Written before Donald Trump’s presidency, Flacks continually updates the play’s cultural references, shifting from comments about Harvey Weinstein to commentaries on Supreme Court Justice Brett Kavanaugh. “But,” Flacks warns, “I don’t want to give that stuff too much oxygen because the kind of larger issues in the play … were relevant when I wrote them and are relevant now.”
And not only was Unholy staged at Zoomer Hall, but those performances have been taped to air on VisionTV – an added bonus that elevates the aesthetic and authenticity of the production. You can catch the live taping of Unholy airing Tuesday, June 23rd at 9pm ET.
“The play was written as if it was a live debate filmed for television. And what I’m really excited about is that we’re going to get to talk to camera as well as the audience, which I knew would happen in a debate,” Flacks says. “What I think we have the opportunity to do now is for the camera to focus on people’s reactions too, when they’re not speaking … because that’s where so much of the story happens and you’re covering up, trying not to show that you’re affected but you clearly are. And that’s really intriguing to me.”

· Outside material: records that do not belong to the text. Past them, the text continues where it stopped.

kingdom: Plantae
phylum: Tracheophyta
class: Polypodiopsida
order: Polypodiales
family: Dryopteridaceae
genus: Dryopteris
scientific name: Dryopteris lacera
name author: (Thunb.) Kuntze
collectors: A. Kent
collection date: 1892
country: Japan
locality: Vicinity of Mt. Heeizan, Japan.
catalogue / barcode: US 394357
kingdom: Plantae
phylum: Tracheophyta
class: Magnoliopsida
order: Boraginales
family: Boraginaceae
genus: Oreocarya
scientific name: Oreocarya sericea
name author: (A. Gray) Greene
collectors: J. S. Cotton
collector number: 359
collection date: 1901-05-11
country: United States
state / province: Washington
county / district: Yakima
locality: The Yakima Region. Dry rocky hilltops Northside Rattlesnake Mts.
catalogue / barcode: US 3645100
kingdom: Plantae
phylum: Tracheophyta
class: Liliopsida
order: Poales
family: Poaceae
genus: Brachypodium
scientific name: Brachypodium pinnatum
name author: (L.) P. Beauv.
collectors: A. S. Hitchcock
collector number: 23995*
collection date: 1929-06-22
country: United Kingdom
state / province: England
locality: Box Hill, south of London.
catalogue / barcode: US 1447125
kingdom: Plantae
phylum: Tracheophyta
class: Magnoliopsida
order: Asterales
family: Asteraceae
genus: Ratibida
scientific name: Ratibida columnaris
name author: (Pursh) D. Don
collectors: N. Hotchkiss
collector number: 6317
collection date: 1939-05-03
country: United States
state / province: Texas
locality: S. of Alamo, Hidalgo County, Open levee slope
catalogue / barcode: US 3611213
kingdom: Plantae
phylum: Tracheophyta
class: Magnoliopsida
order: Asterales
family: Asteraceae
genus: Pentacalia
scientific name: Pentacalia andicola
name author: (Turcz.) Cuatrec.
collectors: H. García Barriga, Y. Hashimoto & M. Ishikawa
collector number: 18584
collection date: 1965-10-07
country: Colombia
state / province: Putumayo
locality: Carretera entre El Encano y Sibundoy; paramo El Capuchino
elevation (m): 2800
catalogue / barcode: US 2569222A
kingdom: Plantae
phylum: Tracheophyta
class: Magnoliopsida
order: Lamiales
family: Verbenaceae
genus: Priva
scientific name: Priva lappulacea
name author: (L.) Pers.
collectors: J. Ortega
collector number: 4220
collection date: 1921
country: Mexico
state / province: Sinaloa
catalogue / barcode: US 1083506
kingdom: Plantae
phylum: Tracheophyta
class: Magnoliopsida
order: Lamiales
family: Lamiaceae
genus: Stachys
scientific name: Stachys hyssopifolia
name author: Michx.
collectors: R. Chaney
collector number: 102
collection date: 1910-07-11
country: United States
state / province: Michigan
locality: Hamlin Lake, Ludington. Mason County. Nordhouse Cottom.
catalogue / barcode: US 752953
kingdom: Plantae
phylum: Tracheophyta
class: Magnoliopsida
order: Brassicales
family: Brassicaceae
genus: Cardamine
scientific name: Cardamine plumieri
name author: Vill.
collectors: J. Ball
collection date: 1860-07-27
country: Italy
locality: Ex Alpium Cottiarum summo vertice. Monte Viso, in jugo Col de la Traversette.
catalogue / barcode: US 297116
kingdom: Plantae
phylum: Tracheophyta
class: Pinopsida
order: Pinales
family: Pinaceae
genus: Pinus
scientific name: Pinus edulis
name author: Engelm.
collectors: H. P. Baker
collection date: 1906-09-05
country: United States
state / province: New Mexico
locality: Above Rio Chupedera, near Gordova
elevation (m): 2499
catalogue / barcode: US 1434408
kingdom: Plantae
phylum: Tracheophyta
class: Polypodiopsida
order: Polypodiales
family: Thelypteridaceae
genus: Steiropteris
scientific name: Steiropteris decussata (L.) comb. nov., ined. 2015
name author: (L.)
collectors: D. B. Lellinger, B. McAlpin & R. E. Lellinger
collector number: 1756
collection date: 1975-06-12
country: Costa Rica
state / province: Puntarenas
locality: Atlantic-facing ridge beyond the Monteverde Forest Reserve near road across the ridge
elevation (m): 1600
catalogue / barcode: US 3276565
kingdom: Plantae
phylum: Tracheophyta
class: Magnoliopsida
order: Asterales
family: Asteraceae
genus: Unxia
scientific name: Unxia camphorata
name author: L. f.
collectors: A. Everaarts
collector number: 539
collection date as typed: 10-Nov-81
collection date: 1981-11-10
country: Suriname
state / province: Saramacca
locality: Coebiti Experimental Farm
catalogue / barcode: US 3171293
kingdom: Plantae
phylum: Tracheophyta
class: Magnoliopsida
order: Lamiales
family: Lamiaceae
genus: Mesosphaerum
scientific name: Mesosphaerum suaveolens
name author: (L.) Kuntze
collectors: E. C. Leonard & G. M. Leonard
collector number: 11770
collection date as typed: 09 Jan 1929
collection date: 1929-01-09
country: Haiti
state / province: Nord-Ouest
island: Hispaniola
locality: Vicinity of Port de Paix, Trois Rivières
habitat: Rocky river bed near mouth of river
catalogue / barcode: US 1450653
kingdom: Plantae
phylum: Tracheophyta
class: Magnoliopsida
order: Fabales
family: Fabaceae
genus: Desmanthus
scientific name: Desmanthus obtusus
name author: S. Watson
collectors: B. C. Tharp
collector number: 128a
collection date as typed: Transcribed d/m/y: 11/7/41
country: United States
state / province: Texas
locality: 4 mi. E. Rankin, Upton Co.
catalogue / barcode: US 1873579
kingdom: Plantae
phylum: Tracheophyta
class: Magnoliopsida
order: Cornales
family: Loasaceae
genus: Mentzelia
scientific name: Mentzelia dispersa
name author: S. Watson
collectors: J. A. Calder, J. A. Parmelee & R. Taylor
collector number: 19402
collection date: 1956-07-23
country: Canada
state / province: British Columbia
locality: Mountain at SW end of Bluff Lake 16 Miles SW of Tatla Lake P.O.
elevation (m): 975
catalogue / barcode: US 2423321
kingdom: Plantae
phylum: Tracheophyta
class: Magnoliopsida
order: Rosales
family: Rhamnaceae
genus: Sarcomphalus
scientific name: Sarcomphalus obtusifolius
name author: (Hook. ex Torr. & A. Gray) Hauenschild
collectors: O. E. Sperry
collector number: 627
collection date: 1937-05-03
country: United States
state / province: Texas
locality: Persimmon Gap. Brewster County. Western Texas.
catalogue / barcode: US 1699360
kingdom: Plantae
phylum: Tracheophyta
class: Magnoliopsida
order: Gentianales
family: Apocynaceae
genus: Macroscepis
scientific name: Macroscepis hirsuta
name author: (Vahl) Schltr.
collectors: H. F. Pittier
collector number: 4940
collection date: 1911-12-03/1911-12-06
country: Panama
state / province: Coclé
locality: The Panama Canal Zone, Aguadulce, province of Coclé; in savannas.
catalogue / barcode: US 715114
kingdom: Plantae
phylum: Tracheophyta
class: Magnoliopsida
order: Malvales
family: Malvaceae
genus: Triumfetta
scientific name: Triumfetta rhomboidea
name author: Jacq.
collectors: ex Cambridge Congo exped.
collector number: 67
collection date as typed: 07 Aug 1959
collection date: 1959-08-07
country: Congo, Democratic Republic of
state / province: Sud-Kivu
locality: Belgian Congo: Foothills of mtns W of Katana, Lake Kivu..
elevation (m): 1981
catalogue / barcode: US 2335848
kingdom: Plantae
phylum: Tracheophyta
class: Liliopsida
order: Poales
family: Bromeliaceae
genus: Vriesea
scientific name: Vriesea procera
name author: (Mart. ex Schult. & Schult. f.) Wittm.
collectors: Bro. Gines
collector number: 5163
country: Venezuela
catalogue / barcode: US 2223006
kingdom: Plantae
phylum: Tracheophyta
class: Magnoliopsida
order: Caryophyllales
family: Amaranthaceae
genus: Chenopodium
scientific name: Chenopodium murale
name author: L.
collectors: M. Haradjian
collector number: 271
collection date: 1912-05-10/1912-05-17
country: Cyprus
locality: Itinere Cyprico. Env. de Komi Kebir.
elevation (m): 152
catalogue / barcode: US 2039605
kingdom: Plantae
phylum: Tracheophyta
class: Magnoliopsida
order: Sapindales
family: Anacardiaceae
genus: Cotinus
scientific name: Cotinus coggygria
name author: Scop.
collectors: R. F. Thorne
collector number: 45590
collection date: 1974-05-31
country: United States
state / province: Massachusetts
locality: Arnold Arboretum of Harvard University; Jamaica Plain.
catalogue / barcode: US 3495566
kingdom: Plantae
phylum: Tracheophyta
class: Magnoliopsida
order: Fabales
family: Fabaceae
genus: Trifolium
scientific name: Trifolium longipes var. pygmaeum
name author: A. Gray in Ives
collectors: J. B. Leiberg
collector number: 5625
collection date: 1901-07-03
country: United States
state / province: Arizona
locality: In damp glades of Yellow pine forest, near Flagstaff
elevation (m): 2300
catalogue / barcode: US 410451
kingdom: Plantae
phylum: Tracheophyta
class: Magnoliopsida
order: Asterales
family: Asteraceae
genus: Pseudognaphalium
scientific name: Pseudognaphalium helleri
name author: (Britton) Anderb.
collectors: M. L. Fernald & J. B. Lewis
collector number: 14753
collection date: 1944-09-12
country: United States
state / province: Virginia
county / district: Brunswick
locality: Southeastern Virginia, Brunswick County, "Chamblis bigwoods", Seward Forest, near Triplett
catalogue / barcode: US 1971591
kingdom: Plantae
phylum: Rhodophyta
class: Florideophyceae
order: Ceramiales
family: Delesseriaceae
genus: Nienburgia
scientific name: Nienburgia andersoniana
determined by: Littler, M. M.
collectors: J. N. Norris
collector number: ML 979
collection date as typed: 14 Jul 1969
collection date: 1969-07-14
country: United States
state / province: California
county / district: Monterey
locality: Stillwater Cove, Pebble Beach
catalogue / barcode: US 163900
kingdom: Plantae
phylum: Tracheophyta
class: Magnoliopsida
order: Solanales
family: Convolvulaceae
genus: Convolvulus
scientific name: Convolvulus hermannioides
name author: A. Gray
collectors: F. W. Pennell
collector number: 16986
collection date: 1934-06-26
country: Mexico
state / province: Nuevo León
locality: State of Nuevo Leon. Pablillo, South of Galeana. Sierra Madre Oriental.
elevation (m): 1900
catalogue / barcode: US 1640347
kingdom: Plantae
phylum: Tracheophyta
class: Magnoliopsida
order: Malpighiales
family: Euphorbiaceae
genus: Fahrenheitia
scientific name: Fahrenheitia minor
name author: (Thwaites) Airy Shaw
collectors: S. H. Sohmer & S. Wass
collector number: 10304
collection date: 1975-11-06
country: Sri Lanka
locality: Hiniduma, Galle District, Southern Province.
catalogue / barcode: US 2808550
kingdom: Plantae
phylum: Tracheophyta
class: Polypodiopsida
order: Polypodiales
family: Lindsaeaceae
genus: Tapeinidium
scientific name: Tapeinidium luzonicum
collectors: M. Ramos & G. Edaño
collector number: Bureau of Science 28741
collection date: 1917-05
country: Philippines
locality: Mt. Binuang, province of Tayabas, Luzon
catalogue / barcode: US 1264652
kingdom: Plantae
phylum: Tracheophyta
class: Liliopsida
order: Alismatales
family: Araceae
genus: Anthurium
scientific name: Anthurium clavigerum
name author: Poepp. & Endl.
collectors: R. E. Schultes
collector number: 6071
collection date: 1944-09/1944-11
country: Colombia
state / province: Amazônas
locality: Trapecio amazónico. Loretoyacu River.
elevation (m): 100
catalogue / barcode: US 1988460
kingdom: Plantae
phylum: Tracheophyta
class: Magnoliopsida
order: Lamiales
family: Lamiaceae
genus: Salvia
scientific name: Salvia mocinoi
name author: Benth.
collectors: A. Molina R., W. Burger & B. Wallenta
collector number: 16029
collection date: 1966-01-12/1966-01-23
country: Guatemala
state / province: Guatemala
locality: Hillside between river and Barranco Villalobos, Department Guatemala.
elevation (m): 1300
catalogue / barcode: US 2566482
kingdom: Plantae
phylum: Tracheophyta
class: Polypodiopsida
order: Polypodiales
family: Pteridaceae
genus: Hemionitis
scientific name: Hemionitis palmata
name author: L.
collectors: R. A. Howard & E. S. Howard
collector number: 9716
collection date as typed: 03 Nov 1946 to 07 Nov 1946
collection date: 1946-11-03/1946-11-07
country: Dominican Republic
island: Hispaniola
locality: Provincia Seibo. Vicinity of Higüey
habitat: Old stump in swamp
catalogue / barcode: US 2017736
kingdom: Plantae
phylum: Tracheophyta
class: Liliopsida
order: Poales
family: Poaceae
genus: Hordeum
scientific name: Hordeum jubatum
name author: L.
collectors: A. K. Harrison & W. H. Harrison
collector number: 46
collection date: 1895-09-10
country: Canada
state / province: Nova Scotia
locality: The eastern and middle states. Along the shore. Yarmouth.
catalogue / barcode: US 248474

Of course, it’s not only the players that get in on the debate. At the beginning of the play the host polls the audience to see which side of the argument they think they’ll agree with, and then polls them again later in the show to see if their opinions have changed. Flacks notes that some audience members are more willing to cheer for opinions they agree with during the show, when the attention is on the stage, but remain silent during the audience poll, while others admit to leaving the play with a different opinion on the topic than they came into it with. “That’s what I hope for,” she adds. “My [16-year-old] son came to see it and he said that he changed his mind. What he appreciated was that airtime was given to everybody’s opinion so that nobody was dismissed.”
And that’s, in a way, the whole point — not to make you change your mind or convince you that one side of the debate is right or wrong, but to implore audience members to seriously consider their own convictions and then listen to what the other side has to say.
“Part of what I started to feel in writing it is we have a lot of commonality and a lot of difference between all these people. It sounds hokey but I do feel like a certain level and kindness and love is going to break through all this stuff,” Flacks says. “We are so afraid of each other and we’re so afraid of losing that I’m hoping that being able to air things and to see that where the play goes to at the end will help make people aware of the pointlessness of [fighting about stuff] … I never want to prescribe what I want an audience to think. I’d rather just have them go, ‘Huh, now what do I think?’ It’s always interesting to me to hear what someone walked away with.”